La política lingüística aplicada en Galicia constituye un motivo particular de inquietud.  Pues con ella se llega a conculcar el derecho individual de cada uno a utilizar la lengua de su elección y  se debilita ese valioso instrumento que es el idioma común que tenemos los españoles y los hispanoamericanos. En estos tiempos de globalización, competencia y migraciones masivas, los gobiernos autonómicos de nuestra tierra consagran sus mejores esfuerzos a cambiar el idioma que hablamos o escribimos. Ni Galicia ni los gallegos se lo pueden permitir.

Pensamos que el español debe considerarse tan lengua propia de Galicia como el gallego; defendemos el derecho a recibir enseñanza en lengua materna; apoyamos que se proteja el gallego, pero nos negamos a que se imponga; exigimos que nuestras instituciones sean bilingües; y siempre partiremos de este principio: quienes tienen derechos son las personas,  no las lenguas.
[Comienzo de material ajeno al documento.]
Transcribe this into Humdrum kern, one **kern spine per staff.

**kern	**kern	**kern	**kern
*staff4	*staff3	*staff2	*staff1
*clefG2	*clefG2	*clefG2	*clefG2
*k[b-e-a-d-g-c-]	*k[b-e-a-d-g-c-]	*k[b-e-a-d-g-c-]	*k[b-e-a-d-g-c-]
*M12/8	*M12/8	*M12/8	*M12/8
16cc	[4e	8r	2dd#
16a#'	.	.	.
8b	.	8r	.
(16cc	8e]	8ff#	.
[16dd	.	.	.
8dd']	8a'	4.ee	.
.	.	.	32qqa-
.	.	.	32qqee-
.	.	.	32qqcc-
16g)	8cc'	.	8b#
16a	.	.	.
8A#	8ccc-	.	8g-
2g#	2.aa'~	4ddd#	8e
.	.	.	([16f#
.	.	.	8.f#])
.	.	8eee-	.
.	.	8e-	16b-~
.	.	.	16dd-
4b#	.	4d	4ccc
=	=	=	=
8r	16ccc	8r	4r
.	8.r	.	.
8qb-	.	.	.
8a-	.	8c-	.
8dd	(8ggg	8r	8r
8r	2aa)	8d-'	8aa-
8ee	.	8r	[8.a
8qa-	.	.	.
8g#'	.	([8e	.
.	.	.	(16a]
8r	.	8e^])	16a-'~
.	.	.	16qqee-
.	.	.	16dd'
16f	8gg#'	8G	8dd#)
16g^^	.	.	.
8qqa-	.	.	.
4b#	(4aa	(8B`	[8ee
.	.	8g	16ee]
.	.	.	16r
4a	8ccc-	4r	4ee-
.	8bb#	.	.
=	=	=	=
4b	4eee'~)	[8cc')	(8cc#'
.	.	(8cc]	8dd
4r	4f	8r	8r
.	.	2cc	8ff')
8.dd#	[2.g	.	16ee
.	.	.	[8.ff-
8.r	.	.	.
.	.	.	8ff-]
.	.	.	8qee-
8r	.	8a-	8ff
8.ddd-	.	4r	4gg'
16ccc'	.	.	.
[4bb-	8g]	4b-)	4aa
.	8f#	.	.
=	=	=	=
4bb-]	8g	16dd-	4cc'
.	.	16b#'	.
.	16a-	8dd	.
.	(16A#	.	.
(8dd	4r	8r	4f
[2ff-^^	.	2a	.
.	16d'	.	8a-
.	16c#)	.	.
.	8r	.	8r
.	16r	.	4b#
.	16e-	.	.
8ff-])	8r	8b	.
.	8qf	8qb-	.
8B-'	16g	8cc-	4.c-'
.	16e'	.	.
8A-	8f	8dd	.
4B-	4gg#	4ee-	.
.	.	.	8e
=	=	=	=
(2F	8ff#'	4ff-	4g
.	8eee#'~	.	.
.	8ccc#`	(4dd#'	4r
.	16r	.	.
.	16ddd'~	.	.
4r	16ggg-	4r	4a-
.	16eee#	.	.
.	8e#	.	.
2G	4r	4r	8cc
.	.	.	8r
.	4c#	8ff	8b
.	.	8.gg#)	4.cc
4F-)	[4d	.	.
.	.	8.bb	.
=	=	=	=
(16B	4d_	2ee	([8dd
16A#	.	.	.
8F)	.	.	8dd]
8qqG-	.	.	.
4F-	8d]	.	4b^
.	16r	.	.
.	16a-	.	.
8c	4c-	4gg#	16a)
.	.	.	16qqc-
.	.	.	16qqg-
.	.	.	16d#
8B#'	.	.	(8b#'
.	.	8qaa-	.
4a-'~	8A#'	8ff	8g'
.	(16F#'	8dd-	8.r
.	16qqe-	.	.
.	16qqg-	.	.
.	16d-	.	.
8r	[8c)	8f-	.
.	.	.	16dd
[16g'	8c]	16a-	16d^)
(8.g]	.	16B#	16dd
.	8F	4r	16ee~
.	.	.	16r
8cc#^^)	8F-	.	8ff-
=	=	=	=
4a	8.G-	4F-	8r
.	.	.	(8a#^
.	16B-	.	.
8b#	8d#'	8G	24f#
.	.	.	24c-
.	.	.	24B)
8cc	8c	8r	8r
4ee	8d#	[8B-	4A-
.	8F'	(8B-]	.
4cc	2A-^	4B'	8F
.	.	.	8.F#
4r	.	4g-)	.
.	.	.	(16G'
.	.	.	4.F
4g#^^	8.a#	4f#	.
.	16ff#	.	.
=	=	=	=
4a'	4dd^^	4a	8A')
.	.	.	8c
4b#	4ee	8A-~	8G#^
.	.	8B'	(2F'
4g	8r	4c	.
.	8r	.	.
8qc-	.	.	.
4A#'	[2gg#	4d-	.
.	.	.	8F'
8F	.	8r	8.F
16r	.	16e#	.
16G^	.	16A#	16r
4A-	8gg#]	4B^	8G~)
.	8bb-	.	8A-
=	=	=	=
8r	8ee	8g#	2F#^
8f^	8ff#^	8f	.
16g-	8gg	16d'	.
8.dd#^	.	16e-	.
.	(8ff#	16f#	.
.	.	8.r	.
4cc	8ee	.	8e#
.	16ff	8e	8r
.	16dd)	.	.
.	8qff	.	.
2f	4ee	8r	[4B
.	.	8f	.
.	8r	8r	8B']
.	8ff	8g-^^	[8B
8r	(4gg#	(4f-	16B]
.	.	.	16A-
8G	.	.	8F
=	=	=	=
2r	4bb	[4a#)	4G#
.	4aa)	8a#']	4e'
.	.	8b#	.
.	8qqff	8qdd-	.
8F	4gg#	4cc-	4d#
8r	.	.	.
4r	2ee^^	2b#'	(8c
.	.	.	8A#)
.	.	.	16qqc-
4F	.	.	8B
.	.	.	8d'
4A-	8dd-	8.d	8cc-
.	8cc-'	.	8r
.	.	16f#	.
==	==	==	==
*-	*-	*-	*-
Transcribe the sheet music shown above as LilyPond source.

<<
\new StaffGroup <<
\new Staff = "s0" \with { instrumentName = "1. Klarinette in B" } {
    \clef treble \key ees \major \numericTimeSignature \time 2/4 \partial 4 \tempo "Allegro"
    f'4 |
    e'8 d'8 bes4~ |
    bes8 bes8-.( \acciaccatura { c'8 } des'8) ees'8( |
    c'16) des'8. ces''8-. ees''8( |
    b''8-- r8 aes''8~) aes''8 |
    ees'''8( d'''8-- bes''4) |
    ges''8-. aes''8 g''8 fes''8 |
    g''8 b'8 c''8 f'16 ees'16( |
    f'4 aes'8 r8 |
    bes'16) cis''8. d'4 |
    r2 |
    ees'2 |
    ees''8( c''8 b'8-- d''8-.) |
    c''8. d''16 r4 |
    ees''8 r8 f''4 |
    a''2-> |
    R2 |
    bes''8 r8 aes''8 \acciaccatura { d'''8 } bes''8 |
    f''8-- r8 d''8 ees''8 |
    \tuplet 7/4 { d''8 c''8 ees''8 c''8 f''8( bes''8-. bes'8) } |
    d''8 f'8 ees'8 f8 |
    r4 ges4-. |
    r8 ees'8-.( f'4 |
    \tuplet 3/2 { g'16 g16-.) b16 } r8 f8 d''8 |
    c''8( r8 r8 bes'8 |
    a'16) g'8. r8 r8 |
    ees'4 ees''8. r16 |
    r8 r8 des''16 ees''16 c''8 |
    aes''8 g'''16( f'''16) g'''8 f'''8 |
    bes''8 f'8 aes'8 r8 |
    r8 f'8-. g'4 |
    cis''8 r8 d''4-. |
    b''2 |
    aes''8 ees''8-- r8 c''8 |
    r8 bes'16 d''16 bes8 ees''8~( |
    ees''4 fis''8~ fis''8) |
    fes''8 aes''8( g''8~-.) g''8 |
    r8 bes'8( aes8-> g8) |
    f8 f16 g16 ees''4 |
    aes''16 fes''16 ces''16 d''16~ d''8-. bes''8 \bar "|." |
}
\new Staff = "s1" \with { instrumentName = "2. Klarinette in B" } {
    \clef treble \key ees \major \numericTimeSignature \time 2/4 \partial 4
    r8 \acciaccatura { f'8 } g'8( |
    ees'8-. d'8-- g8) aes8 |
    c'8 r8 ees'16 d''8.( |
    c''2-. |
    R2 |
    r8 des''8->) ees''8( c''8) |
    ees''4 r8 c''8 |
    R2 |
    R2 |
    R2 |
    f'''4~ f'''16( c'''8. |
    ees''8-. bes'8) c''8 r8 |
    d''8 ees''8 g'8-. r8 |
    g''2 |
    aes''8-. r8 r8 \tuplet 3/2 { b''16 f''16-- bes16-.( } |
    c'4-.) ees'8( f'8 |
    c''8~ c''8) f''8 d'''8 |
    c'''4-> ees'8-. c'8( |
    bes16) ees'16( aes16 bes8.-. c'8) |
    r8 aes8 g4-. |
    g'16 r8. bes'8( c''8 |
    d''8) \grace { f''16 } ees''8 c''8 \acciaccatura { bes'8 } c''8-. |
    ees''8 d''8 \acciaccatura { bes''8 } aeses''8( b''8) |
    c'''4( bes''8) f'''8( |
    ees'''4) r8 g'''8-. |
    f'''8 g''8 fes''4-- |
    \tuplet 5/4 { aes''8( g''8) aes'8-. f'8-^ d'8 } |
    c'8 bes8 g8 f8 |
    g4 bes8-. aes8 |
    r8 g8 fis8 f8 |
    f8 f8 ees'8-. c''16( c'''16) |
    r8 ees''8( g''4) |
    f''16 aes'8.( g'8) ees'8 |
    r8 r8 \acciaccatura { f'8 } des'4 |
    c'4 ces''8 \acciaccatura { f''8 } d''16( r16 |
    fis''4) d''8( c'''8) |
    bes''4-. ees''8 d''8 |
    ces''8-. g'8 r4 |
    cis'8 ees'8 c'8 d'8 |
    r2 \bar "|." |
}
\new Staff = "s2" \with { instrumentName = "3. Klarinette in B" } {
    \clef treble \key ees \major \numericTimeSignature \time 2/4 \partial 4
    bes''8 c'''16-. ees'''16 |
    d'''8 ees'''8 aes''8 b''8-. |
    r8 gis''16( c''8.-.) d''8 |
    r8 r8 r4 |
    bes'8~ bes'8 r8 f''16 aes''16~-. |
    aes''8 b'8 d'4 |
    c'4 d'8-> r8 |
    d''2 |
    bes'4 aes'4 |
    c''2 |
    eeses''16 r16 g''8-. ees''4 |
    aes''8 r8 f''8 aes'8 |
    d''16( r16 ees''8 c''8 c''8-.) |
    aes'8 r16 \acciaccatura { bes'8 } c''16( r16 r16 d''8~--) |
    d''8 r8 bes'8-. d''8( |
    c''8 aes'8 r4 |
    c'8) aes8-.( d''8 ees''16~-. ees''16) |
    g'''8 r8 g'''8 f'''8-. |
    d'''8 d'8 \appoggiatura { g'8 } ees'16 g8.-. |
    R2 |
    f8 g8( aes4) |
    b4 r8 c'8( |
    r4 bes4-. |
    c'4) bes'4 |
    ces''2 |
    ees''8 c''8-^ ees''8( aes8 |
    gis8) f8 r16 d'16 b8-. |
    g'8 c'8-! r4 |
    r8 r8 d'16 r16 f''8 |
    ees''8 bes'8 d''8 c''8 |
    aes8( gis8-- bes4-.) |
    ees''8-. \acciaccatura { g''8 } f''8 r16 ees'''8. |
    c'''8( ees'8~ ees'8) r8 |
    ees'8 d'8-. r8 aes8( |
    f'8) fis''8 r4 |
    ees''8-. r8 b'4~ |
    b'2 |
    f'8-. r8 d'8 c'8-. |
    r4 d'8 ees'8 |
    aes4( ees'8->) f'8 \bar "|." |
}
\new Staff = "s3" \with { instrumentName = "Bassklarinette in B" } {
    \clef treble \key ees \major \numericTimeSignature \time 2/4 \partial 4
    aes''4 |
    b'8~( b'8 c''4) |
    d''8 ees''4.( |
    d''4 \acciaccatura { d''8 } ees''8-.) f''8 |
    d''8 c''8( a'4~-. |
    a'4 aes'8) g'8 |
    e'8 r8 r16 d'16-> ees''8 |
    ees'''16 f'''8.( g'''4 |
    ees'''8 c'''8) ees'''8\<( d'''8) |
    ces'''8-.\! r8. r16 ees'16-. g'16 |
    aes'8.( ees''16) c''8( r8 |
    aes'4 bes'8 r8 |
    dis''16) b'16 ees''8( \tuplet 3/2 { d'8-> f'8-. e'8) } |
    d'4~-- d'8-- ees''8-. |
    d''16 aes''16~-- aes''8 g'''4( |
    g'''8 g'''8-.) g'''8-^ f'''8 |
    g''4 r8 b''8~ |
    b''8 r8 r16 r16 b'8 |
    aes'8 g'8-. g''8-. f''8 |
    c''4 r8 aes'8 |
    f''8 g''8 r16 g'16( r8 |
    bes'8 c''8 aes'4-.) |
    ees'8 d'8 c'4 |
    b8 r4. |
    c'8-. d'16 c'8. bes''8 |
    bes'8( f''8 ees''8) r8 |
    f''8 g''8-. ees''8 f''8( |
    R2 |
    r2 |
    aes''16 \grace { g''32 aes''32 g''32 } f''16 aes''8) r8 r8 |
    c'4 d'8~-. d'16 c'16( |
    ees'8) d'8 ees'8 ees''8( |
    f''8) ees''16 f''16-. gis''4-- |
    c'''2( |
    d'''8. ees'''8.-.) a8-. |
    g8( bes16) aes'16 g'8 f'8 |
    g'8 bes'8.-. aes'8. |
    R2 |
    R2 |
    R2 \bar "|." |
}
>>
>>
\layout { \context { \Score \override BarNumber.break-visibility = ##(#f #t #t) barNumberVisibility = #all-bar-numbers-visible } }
Ante el peligro de que los representantes políticos tomen nuevas decisiones lesivas para los ciudadanos, esta asociación se propone ser portavoz de los derechos individuales tantas veces atacados. Pues la libertad cuenta entre nosotros con muchos defensores teóricos, que la olvidan siempre en su práctica diaria. Vigueses por la Libertad intentará que no lo hagan.